İç burkan yanları yok mu? Elbette var. Çünkü geçici olduğunda renkli olan hikayeler, süreklilik arz ettiğinde yaşayanın hayatını nasıl zorlarsa, misafirlik güzel, evsizlik zordur. Kitapta da kısa bir süreliğine ağaç eve yerleşen kahramanların yaşadıkları, okuyanların, aidiyet yoksunluğu çekmeyenlerinde neşeye, tam anlamıyla kendini ait hissedecek yeri olmayanlarda ise burukluğa yol açar. “Belki de hiçbirimizin kendimize ait bir yerimiz yoktur. Ama bir yerde belki de bizim için bir yer olduğunu biliriz. O yeri bulur ve bir an için orada yaşayabilirsek, kendimizi şanslı sayabiliriz.” satırlarıyla, aslında kendimize ait bir yer bulsak bile yaşımız ilerledikçe hiçbir zaman hiçbir yerde artık rahat olamayacağımızı hatırlatır, daimi evsizliğimize vurgu yapar yazar. Bu yüzleşmenin ardından sayfaları çevirmeye devam eder, geçmişe döner; varsa, olmuşsa kendi evimize, çocukluğumuza sığınmak isteriz.

Önce bir yaprakla başlayın

11 yaşındayken kuzinleri Verena ve Dolly Talbo'nun yanına yerleşen Collin Fenwick, ilk önce çimenlerin sesine kulak vermeyi öğrenir. Uzun uzun çimenler vardır burada. Güz rüzgarı, onları döverek eserken, iç çekişe benzer bir musiki yayarlar. Okuyucu bu sesi dinlerken kitap da kendi yolunda ilerler. Sonraları sevmenin bütünlüğü hakkında bir ders başlar adeta: “Bir yaprak, bir avuç tohum… İlk önce bunlarla başlayın. Sevmek nedir biraz öğrenin. Önce bir yaprağı, yağmurun yağışını sevin, sonra da bir tek yaprağın size neler öğrettiğini, yağmurun içinizde neler yarattığını duyup anlayabilecek bir insanı sevin. Kolay iş değil, biliyorum. Belki bir ömür boyunca sürer. Benim de öyle oldu ya zaten ama gene de istediğime erişemedim, sadece istediğimin ne kadar gerçek olduğunu biliyorum: Tabiatın bir hayatlar bütünü olduğu gibi, sevmenin de bir sevgiler bütünü olduğunu anladım.”

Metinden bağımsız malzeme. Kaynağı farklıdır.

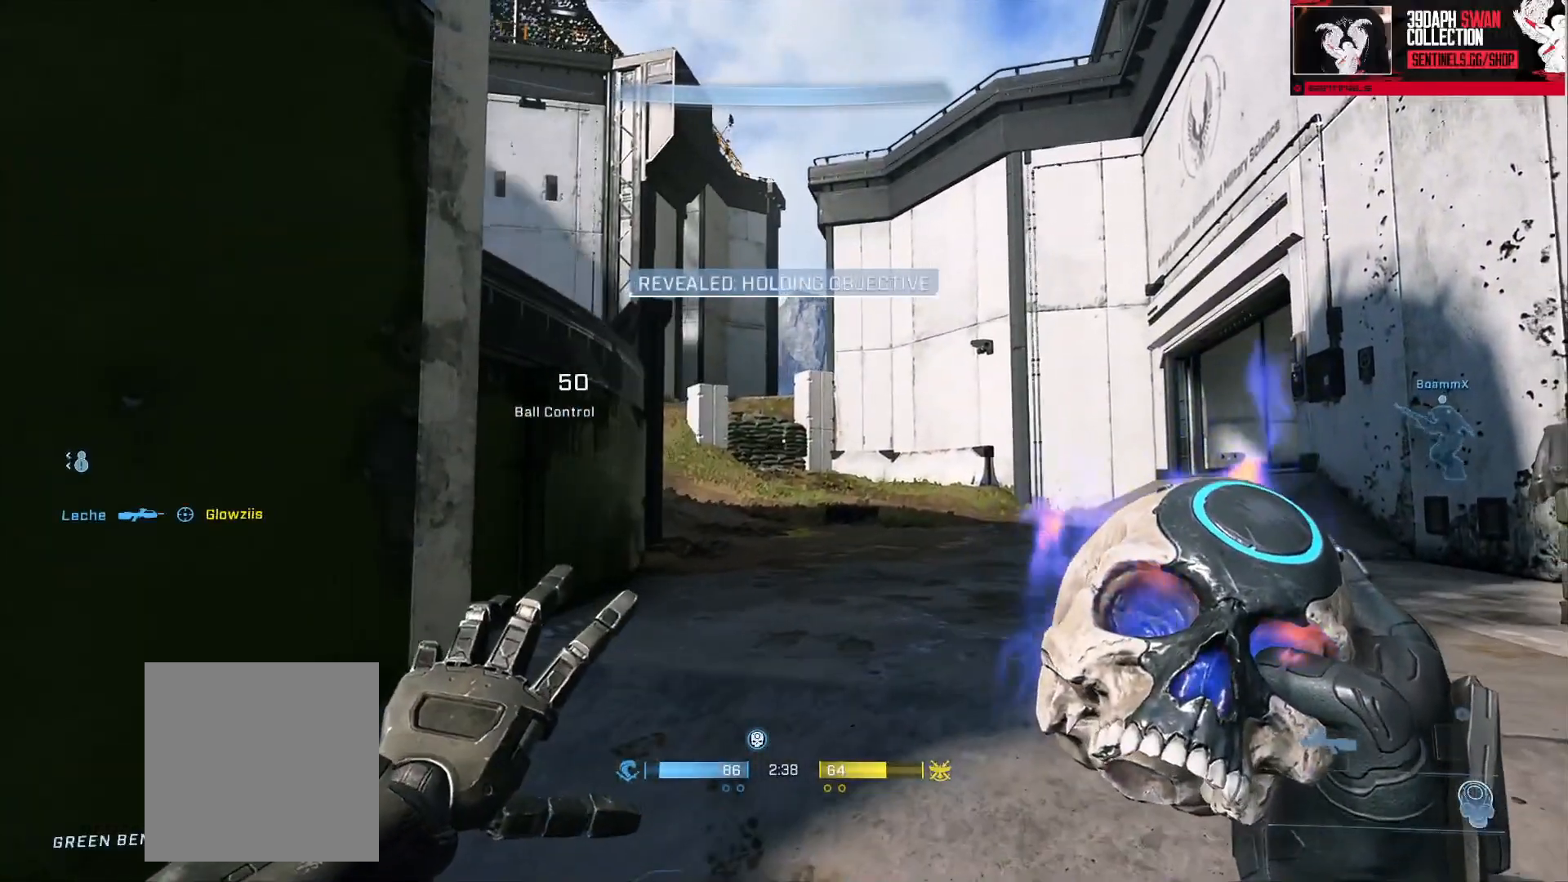
{"buttons": [], "left_stick": "down-left", "right_stick": "left", "events": [[83, "left_stick", "left"], [200, "right_stick", "left"], [233, "left_stick", "down-left"]]}
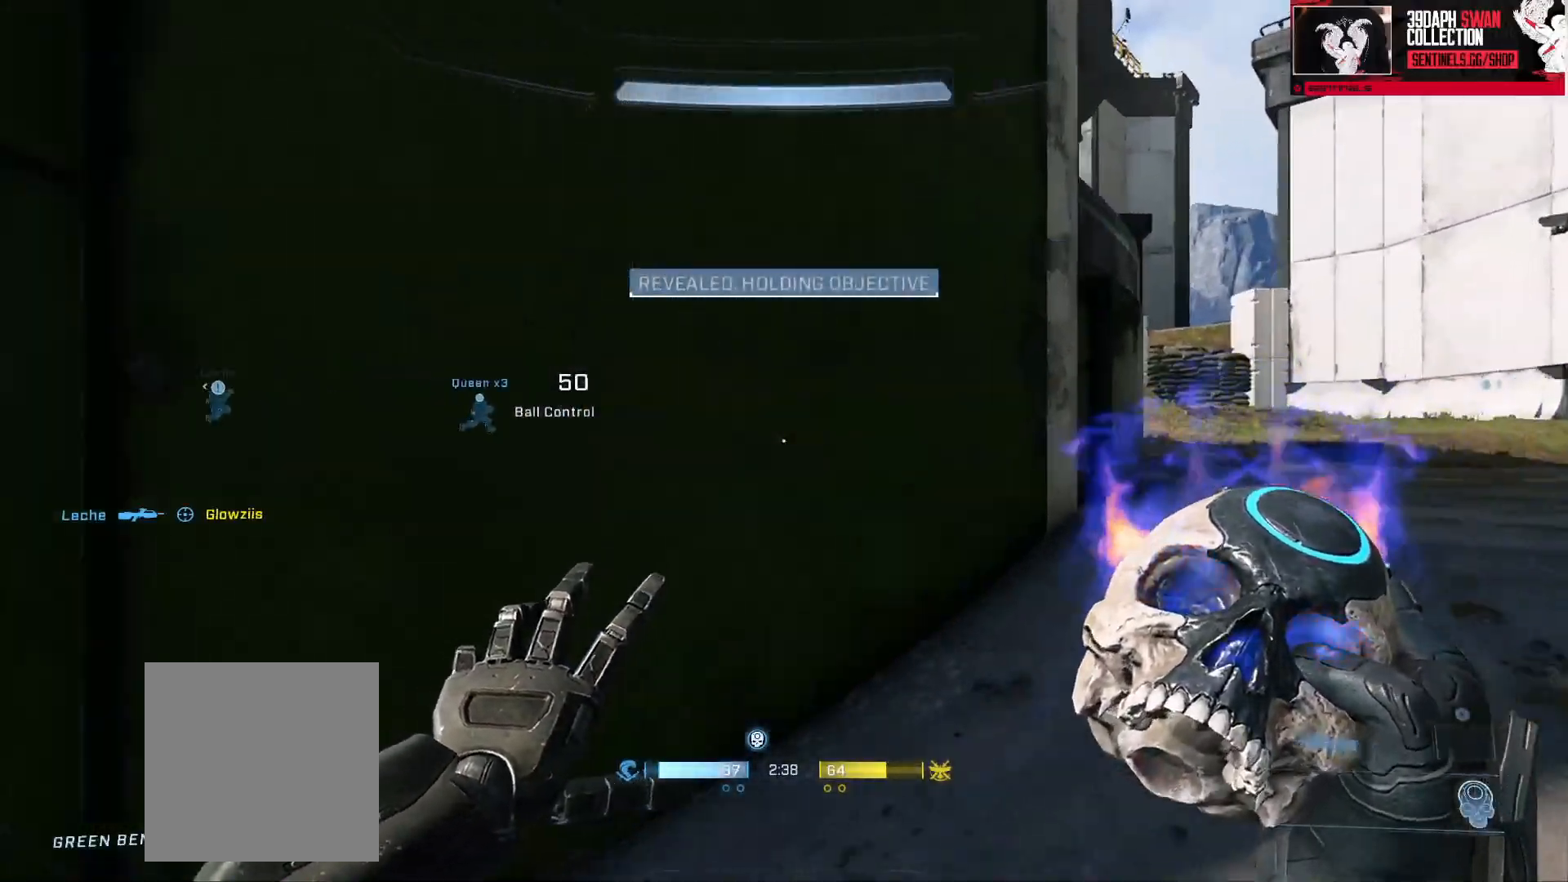
{"buttons": [], "left_stick": "right", "right_stick": "right", "events": [[17, "right_stick", "center"], [84, "left_stick", "left"], [184, "left_stick", "center"], [300, "right_stick", "right"], [334, "left_stick", "right"]]}
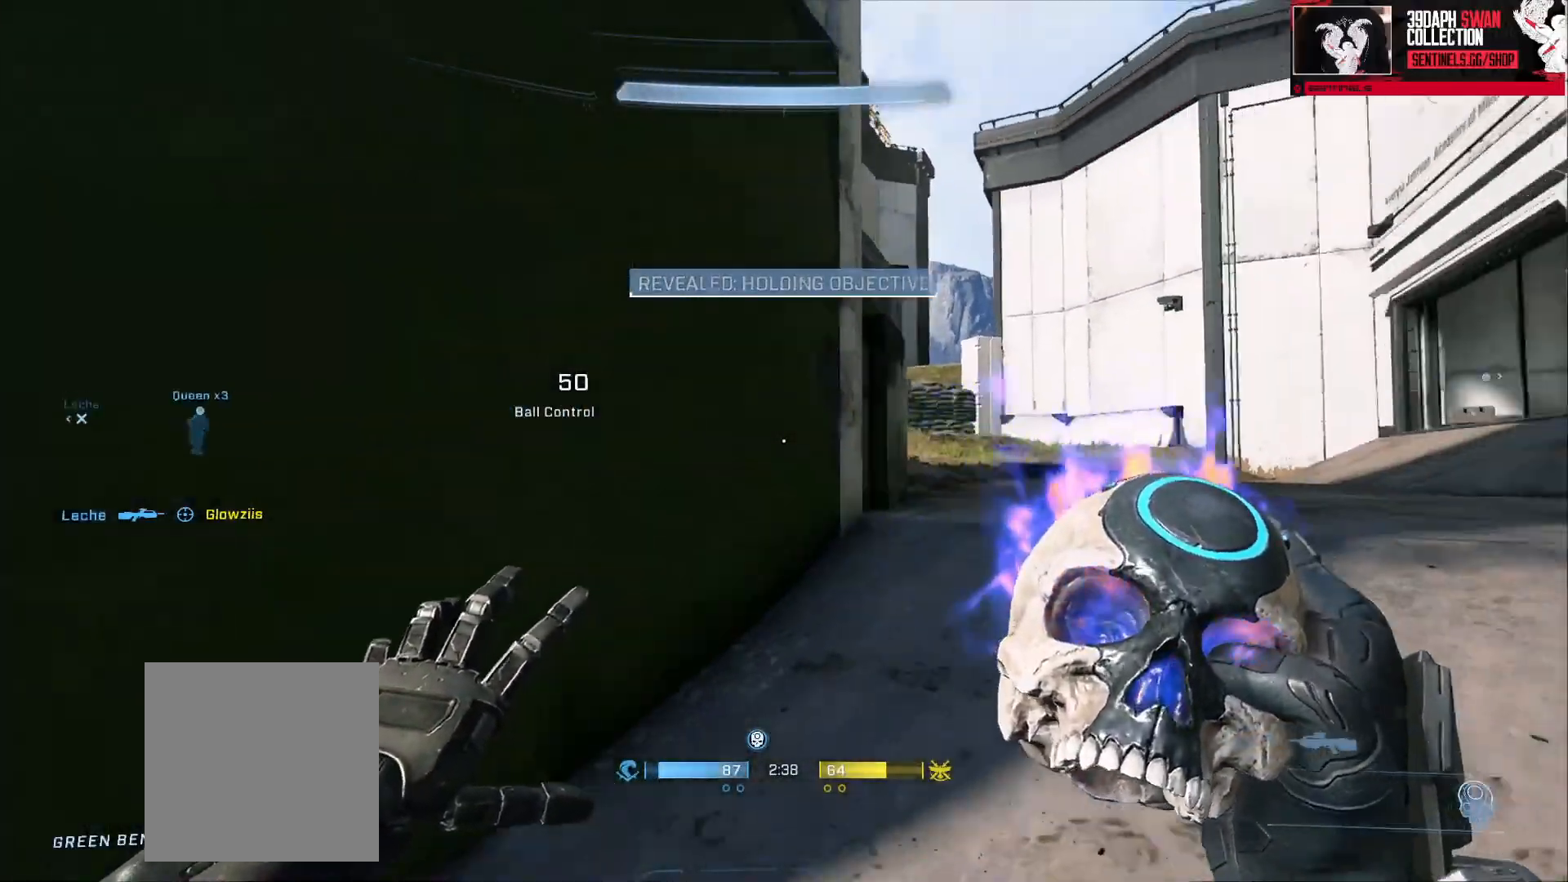
{"buttons": [], "left_stick": "center", "right_stick": "center", "events": [[67, "right_stick", "center"], [217, "right_stick", "left"], [350, "right_stick", "center"], [384, "left_stick", "center"]]}
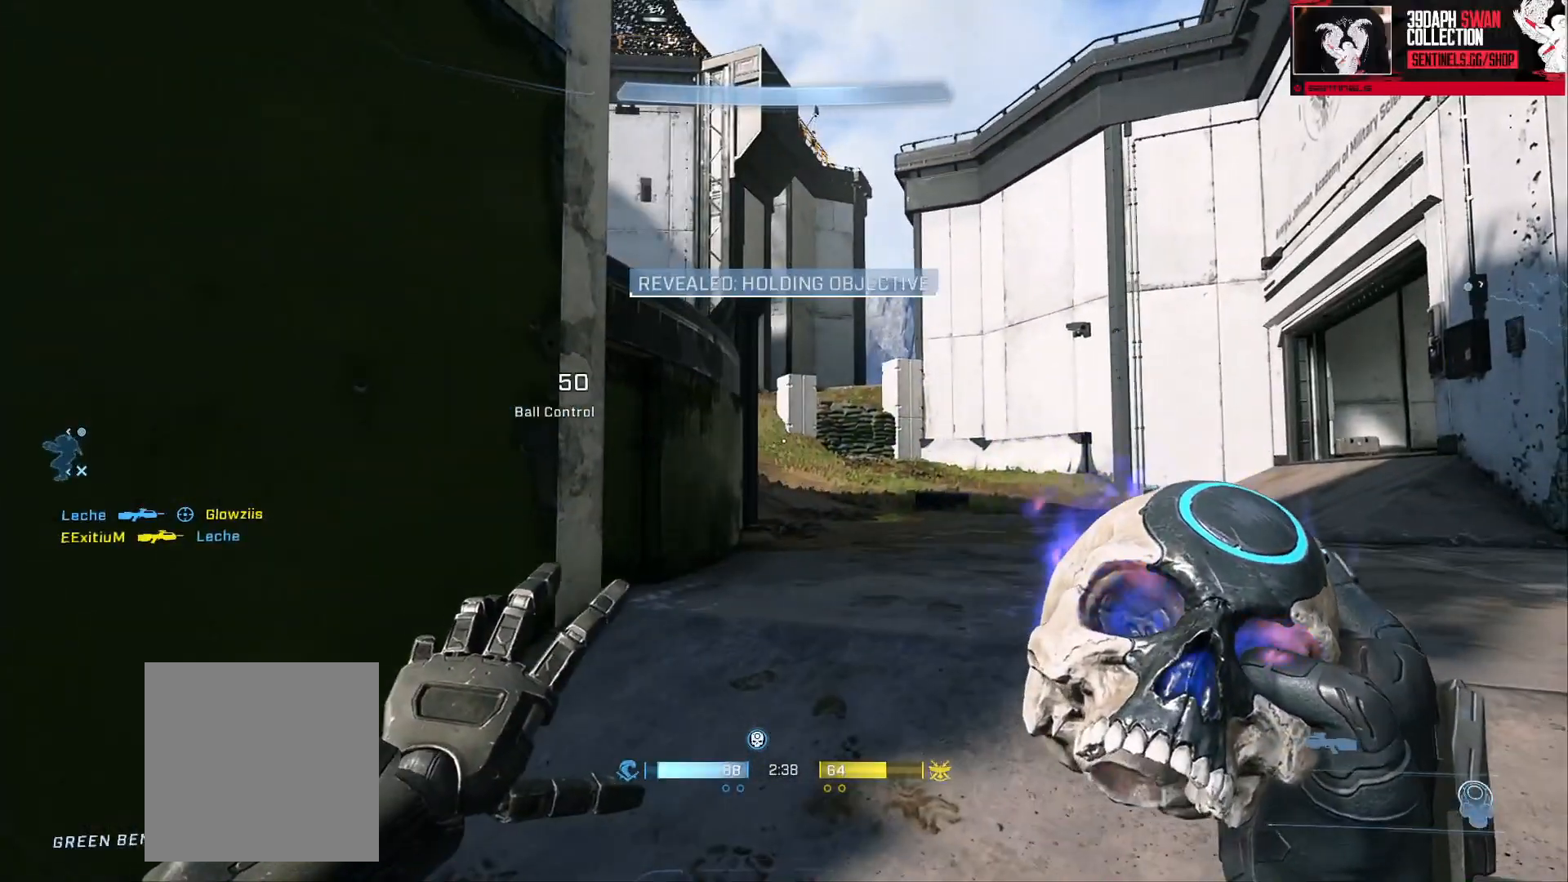
{"buttons": [], "left_stick": "down-left", "right_stick": "right", "events": [[333, "right_stick", "right"], [350, "left_stick", "left"], [433, "left_stick", "down-left"]]}
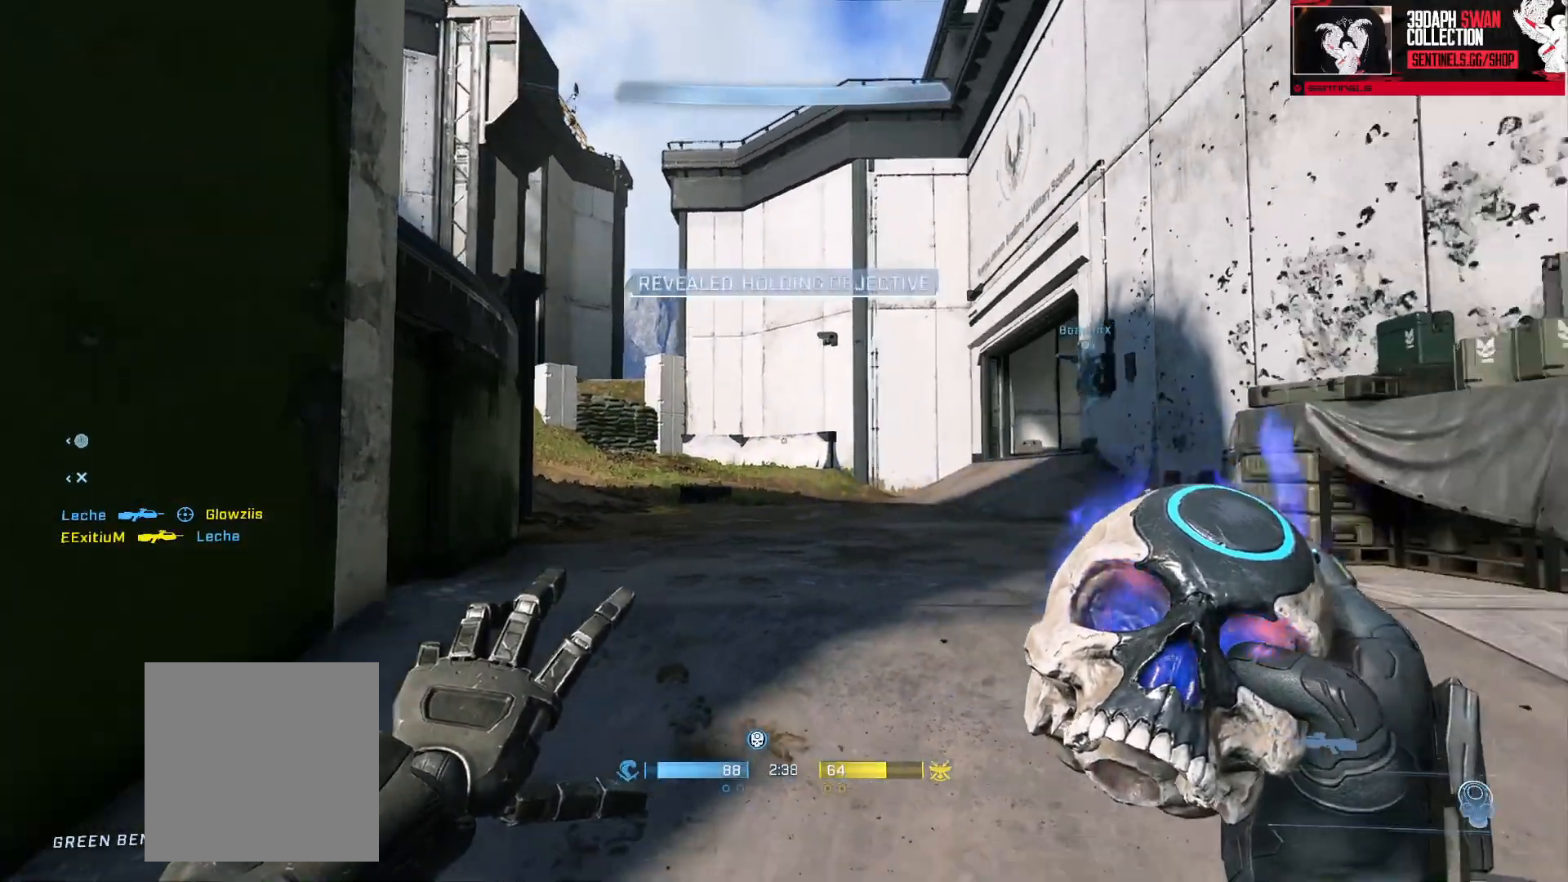
{"buttons": [], "left_stick": "up-right", "right_stick": "left", "events": [[117, "right_stick", "center"], [184, "left_stick", "center"], [384, "left_stick", "up"], [417, "right_stick", "left"], [467, "left_stick", "up-right"]]}
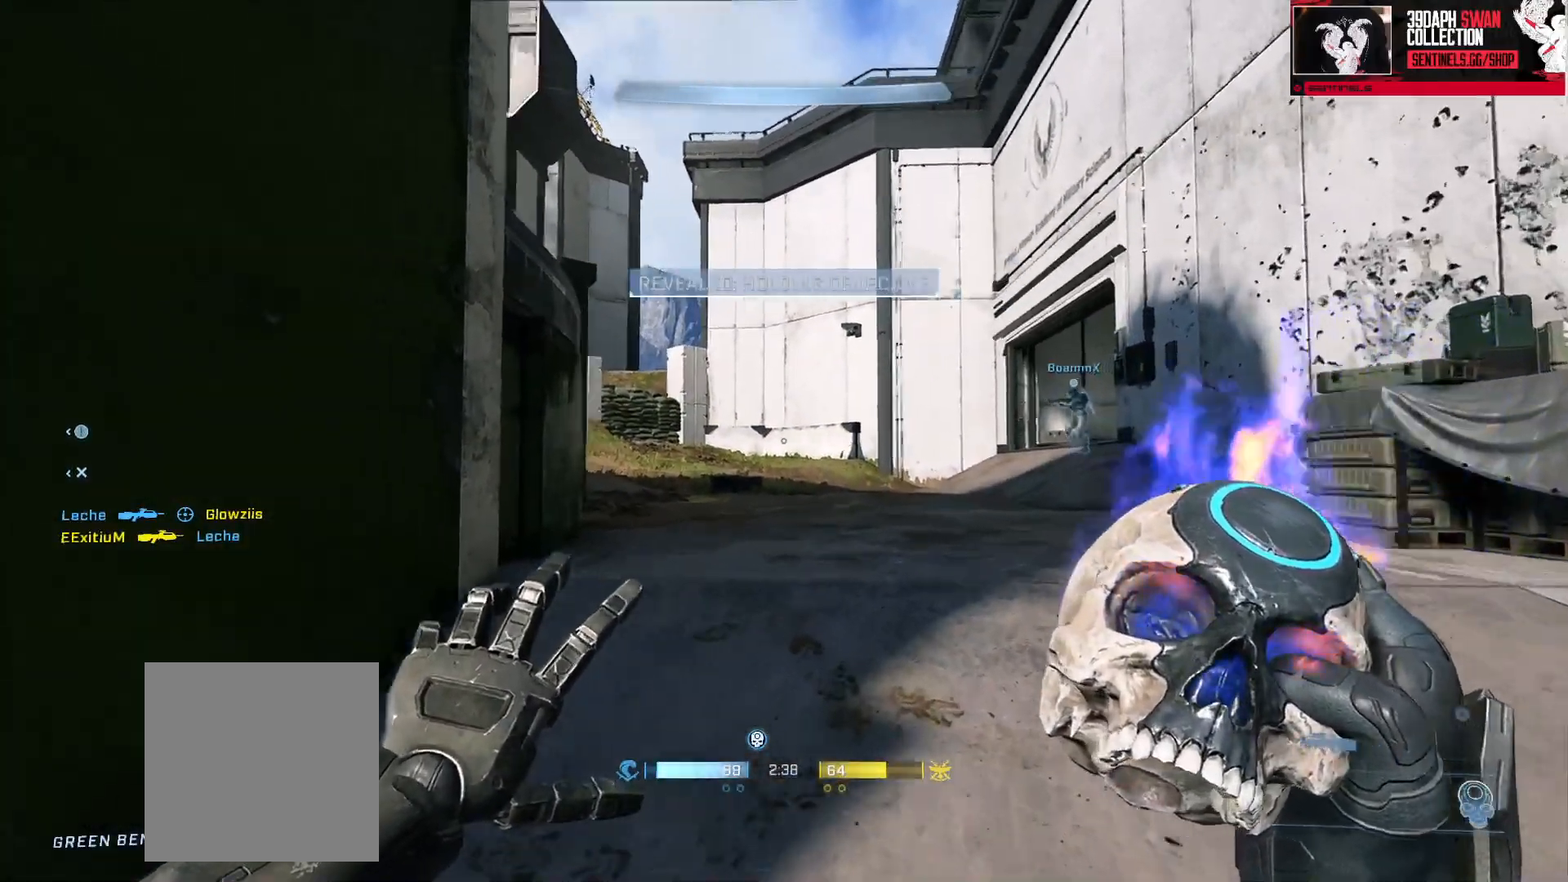
{"buttons": [], "left_stick": "center", "right_stick": "center", "events": [[300, "left_stick", "center"], [367, "right_stick", "center"]]}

Kuzinlerinin yanında sevmenin ne demek olduğunu öğrenen Fenwick, özellikle de ağaç evde geçirdiği birkaç günde bambaşka bir hayat tecrübesi edinir. Yıllar geçer ve bir gün oradan ayrılma vakti gelip çatar. Fenwick, 17 yaşına geldiğinde, Capote'un, kendi renkli ve bir o kadar zorlu geçecek tek başına hayatına doğru yol alır. Ayrılırken, Dolly'nin bahsettiği o sese yine kulak verir. Bu ses, eskiden kalma masalları toplayan, anlatan çimenin türküsüdür. Şimdi sıra yeni öykülerdedir artık.